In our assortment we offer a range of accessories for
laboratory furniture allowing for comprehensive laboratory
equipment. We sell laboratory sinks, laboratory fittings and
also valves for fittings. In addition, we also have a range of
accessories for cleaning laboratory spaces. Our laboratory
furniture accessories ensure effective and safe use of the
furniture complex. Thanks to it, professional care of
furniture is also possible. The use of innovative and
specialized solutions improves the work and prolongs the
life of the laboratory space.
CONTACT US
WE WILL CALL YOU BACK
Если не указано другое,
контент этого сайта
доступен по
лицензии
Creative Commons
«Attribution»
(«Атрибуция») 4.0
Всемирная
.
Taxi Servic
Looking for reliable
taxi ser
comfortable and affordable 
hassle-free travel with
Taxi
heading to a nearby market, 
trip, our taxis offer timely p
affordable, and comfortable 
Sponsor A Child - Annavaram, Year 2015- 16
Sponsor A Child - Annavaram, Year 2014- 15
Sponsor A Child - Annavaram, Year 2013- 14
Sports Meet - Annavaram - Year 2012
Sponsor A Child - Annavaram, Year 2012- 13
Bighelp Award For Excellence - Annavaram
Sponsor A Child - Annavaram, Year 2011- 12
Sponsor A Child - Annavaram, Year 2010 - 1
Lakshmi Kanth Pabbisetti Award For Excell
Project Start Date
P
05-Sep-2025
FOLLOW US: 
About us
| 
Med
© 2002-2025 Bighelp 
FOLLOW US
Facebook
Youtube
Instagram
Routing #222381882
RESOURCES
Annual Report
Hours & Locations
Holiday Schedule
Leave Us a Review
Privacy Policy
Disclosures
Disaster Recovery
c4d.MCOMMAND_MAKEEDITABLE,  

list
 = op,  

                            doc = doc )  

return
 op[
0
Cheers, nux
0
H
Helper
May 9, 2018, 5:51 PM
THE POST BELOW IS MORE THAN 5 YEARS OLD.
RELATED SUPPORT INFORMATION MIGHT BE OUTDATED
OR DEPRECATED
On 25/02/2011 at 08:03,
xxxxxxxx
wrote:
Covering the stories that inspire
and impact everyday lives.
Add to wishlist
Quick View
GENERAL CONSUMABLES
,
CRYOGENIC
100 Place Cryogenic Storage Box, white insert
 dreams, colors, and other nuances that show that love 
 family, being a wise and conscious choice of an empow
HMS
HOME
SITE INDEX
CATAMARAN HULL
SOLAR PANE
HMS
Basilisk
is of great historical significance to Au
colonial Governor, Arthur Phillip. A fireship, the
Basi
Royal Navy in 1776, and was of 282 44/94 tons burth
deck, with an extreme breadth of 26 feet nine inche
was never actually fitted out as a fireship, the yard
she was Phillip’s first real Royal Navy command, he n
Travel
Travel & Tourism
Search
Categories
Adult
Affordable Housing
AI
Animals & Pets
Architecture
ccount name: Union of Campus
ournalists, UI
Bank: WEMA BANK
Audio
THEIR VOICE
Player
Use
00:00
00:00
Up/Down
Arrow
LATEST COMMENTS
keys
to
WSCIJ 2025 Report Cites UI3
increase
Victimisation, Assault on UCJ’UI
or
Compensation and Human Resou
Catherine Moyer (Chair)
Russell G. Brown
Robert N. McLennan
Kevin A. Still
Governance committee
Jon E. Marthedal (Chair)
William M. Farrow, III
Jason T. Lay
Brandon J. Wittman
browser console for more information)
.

> [What you have to do]: State how many lines in the items above contain the word "Royal". Give only the number.

> [Your response]: 2